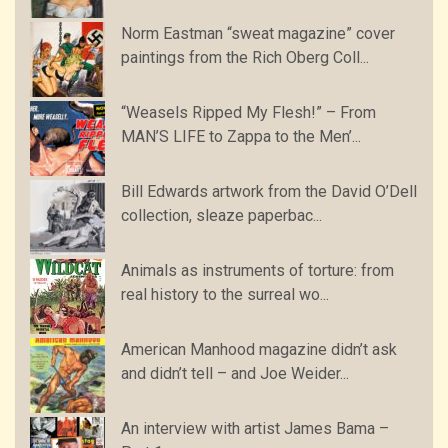
Norm Eastman “sweat magazine” cover
paintings from the Rich Oberg Coll...
“Weasels Ripped My Flesh!” – From
MAN’S LIFE to Zappa to the Men’...
Bill Edwards artwork from the David O’Dell
collection, sleaze paperbac...
Animals as instruments of torture: from
real history to the surreal wo...
American Manhood magazine didn’t ask
and didn’t tell – and Joe Weider...
An interview with artist James Bama –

--------------------------------

* **HOW TO COMPLETE THIS TASK**:
Pull every line of text from the listing above, word for word, and leave the picture out of your answer.

* **WRITTEN RESPONSE**:
Norm Eastman “sweat magazine” cover
paintings from the Rich Oberg Coll...
“Weasels Ripped My Flesh!” – From
MAN’S LIFE to Zappa to the Men’...
Bill Edwards artwork from the David O’Dell
collection, sleaze paperbac...
Animals as instruments of torture: from
real history to the surreal wo...
American Manhood magazine didn’t ask
and didn’t tell – and Joe Weider...
An interview with artist James Bama –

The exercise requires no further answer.